Generating Silverlight Proxy

  1. Generate Async Proxy with SVCUtil
  2. Run SilverlightSVCUtilRepair.exe
  3. Include the generated file in your project
  4. Compile your code

Generate Silverlight Proxy with shared DataContracts

  1. Generate Datacontracts with SVCUtil
    Give your datacontracts a different CLR Namespace(s)
  2. Run SilverlightSVCUtilRepair.exe
  3. Generate Async Proxy with SVCUtil
    Give the datacontracts a different CLR Namespace(s)
  4. Run SilverlightSVCUtilRepair.exe
  5. Include your generated files in your project
  6. Compile your code
Categories: .Net, Dev Tags: , ,
  1. Guillaume
    March 2nd, 2009 at 09:27 | #1

    Thanks for this cool tools but does it correctly manage the /enableDataBinding flag ?

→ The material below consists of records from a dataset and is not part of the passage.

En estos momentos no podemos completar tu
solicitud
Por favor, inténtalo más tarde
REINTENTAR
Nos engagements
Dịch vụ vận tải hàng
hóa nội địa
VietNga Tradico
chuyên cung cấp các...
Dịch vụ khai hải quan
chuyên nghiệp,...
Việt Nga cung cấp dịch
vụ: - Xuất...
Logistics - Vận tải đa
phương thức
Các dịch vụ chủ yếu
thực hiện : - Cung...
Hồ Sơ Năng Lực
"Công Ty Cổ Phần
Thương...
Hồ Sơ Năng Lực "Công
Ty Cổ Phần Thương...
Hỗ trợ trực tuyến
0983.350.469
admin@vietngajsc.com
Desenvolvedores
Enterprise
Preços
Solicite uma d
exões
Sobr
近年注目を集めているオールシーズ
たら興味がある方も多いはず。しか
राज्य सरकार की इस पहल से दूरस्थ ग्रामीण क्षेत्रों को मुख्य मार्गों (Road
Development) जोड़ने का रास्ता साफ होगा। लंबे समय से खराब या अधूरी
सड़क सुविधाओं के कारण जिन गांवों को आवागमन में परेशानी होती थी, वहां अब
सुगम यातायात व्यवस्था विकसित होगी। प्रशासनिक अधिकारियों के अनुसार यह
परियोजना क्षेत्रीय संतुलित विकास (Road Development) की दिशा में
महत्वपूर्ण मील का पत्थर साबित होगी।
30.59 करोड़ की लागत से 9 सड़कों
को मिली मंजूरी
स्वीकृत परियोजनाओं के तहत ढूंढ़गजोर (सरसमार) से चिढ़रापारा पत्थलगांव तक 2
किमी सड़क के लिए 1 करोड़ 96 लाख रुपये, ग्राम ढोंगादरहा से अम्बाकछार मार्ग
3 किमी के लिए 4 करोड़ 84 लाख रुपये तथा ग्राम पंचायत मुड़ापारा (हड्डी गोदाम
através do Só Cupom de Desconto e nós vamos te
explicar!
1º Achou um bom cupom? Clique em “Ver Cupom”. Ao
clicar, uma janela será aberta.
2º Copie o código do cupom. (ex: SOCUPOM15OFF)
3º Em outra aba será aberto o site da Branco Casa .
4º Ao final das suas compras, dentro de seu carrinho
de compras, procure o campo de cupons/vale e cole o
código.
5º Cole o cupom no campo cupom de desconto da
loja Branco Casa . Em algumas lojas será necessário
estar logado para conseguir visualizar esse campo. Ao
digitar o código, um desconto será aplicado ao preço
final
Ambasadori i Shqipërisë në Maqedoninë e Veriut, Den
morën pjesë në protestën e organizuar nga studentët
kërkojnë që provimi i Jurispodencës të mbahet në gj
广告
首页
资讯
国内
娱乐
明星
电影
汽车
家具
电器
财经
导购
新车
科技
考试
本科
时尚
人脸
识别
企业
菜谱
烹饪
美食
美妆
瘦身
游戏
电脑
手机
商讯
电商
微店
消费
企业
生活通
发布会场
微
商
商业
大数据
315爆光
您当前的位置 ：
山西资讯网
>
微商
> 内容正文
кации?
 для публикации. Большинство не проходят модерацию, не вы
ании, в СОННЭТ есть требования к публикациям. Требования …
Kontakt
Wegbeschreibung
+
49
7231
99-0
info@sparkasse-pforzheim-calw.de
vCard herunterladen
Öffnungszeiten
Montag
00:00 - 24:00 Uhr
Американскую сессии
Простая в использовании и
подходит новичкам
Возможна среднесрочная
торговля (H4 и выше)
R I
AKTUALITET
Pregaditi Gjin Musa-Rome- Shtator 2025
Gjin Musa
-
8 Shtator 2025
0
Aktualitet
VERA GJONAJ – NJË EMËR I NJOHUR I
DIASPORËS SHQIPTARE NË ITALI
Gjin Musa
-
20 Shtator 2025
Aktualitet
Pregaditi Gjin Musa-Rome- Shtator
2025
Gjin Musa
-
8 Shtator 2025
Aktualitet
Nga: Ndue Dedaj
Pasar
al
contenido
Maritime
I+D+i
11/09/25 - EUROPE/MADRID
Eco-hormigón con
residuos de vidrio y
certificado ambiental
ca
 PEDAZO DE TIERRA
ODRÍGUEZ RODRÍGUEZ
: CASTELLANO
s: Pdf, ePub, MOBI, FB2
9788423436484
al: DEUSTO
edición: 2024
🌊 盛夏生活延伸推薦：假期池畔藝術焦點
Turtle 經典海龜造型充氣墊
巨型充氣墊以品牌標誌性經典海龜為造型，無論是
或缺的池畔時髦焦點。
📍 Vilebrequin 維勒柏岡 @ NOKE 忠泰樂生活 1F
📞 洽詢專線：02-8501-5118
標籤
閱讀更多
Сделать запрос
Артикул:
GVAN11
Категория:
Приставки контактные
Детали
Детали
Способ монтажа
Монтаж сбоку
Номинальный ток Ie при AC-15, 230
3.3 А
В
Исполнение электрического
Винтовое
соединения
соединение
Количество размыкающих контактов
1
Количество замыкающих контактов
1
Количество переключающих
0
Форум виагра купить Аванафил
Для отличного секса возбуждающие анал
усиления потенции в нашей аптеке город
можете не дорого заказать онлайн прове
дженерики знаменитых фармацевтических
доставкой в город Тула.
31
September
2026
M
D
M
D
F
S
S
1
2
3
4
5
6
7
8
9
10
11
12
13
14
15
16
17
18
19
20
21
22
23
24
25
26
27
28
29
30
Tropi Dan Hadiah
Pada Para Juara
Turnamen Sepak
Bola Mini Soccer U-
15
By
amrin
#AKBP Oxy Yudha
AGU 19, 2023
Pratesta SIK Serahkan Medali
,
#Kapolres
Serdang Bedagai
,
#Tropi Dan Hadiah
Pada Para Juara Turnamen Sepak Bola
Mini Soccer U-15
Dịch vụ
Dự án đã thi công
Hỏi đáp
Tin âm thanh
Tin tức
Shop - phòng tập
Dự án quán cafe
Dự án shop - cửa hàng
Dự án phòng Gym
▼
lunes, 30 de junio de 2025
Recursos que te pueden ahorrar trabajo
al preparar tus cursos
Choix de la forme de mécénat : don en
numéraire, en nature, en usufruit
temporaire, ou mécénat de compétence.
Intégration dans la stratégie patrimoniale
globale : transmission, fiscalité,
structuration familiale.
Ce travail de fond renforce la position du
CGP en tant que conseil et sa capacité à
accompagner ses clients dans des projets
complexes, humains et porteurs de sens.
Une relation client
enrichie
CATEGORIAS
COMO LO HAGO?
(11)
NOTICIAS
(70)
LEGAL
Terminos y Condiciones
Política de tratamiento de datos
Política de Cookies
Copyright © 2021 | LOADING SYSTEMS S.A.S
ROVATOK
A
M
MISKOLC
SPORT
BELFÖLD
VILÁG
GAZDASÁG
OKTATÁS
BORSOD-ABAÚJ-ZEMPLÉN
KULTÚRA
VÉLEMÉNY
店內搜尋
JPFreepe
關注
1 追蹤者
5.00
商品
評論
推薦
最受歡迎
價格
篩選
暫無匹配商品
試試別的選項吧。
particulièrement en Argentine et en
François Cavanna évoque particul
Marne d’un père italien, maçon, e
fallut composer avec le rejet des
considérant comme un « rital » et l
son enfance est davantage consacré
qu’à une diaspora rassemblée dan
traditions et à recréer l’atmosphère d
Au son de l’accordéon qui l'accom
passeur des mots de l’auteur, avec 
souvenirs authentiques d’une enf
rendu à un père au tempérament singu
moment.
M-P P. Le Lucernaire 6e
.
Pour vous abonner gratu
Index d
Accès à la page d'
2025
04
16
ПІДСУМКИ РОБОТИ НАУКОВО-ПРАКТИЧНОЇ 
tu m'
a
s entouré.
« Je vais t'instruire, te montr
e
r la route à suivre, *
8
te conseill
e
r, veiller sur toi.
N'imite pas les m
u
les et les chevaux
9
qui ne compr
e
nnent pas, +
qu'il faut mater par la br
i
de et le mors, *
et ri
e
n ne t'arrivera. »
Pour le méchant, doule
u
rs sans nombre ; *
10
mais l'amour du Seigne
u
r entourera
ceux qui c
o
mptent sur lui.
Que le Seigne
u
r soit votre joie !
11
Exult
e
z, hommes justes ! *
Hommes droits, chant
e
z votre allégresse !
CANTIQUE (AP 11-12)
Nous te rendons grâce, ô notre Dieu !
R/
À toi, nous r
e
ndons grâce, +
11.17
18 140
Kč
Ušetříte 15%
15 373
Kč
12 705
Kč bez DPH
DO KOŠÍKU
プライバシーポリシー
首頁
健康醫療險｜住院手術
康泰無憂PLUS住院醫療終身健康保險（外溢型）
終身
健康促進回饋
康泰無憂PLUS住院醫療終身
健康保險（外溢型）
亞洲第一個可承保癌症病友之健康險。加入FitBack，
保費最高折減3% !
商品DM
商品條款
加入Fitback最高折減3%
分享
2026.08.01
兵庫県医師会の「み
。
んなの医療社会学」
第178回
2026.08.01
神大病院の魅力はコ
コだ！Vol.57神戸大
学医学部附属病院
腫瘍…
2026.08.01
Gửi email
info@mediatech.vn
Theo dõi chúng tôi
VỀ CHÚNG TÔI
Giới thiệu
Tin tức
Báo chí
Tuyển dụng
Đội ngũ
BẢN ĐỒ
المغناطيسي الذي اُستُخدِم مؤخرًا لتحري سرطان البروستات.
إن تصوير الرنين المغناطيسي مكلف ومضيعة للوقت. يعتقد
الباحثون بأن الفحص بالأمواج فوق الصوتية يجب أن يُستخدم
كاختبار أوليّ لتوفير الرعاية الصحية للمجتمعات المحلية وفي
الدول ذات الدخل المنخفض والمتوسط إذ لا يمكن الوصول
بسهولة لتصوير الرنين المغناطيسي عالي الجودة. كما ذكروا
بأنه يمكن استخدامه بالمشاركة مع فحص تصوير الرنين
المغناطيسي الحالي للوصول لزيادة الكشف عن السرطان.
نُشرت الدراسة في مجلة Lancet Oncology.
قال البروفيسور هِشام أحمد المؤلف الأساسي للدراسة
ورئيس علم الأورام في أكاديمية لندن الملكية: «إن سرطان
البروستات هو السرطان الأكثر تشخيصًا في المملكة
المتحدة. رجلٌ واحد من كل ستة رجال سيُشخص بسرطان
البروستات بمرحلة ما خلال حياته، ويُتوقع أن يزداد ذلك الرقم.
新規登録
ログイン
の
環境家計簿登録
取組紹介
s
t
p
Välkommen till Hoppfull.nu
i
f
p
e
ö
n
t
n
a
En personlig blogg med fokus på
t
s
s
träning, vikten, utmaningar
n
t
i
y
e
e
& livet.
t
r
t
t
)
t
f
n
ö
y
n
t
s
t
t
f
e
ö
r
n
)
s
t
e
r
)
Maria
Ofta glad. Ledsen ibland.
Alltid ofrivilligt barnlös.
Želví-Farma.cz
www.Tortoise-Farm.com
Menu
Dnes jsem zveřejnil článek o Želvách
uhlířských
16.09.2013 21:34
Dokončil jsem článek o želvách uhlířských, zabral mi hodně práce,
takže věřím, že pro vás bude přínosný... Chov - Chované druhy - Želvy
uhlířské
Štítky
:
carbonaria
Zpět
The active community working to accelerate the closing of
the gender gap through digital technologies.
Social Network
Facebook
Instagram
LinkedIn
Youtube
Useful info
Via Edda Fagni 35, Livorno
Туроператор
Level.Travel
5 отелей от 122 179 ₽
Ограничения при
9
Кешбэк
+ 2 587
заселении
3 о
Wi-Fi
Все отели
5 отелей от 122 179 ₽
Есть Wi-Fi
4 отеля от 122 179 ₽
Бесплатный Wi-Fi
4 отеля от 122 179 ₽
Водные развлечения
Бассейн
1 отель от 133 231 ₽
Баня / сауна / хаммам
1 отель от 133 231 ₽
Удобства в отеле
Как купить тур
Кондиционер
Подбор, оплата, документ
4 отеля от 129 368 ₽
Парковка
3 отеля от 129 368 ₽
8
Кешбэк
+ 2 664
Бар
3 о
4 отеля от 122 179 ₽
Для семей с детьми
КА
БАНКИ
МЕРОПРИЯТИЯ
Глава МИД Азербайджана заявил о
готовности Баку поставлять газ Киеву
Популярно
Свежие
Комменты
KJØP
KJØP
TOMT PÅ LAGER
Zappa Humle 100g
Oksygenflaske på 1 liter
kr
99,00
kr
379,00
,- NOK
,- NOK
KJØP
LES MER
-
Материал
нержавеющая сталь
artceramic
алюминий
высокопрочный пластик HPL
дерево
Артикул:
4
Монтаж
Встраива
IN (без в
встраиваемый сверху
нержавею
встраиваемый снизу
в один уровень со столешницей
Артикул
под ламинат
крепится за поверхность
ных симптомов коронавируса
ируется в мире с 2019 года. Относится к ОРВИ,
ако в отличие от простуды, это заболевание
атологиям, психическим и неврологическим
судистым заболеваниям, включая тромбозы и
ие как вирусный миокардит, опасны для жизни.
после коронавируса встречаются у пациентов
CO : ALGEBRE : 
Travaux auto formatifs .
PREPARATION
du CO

  2. March 3rd, 2009 at 00:16 | #2

    @Guillaume,

    The /enableDataBinding flag was automaticly added by the tool. But I’ve made an update. Now you have to add the flag to svcutil

  3. March 13th, 2009 at 00:17 | #3

    Thanks for the tool, I really needed this to get things going with services and silverlight.

  4. Roy
    June 3rd, 2009 at 23:33 | #4

    In your Create.CMD application, what is XSDLOCATION supposed to point to? How do I generate the required xsd file?

    Thanks,
    Roy

  5. June 4th, 2009 at 19:28 | #5

    @Roy
    In my project I also had the original xsd’s the service was based off. But if you only have the wsdl or the uri to the wsdl you can use that too. Or you can download the wsdl using the WSDL download tool
    The XSDLocation is [drive]:\[directory of xsdfile]\*.xsd. If you only have one .wsdl file it’s *.wsdl, the wsdl than contains the xsd schema’s.